The statement follows failed negotiations led by Graham involving moderate GOP senators, some of whom blamed both President Trump and House Speaker Nancy Pelosi (D-CA) for being unwilling to compromise with each other.
Earlier Thursday we reported that the White House is preparing legal justification to declare a national emergency, according to CNN Chief National Security Correspondent, Jim Sciutto.
Here you go: WH counsel's office is prepping legal justification for national emergency, including advising WH to ramp up talk of a humanitarian & security "crisis”. WH lawyers say the more the term is used, the more citations they will have in filing legal defense -CNN reporting— Jim Sciutto (@jimsciutto) January 10, 2019
Trump, meanwhile, told reporters that he'll "probably" declare a national emergency if the partial government shutdown drags on.
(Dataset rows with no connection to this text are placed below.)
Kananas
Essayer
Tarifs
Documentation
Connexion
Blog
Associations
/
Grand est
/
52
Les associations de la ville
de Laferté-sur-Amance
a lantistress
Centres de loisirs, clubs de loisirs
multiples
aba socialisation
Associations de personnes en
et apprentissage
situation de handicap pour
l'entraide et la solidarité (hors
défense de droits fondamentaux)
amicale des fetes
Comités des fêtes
Trump says he'll "probably" declare a national emergency at the U.S.-Mexico border if the partial government shutdown goes on pic.twitter.com/pH1XZVPwLs— TicToc by Bloomberg (@tictoc) January 10, 2019
If Trump moves forward with that option, Graham told reporters that Congress could try to block it using a privileged motion.
"If he goes down that route, apparently under the statute the House can take up a privileged motion [and] disapprove the declaration," said Graham. "It comes over here, Senate Democrats can insist we vote on it. And if you get a majority to disapprove it doesn’t go forward."
At which point Trump can throw his hands up and tell his base that he did everything he could.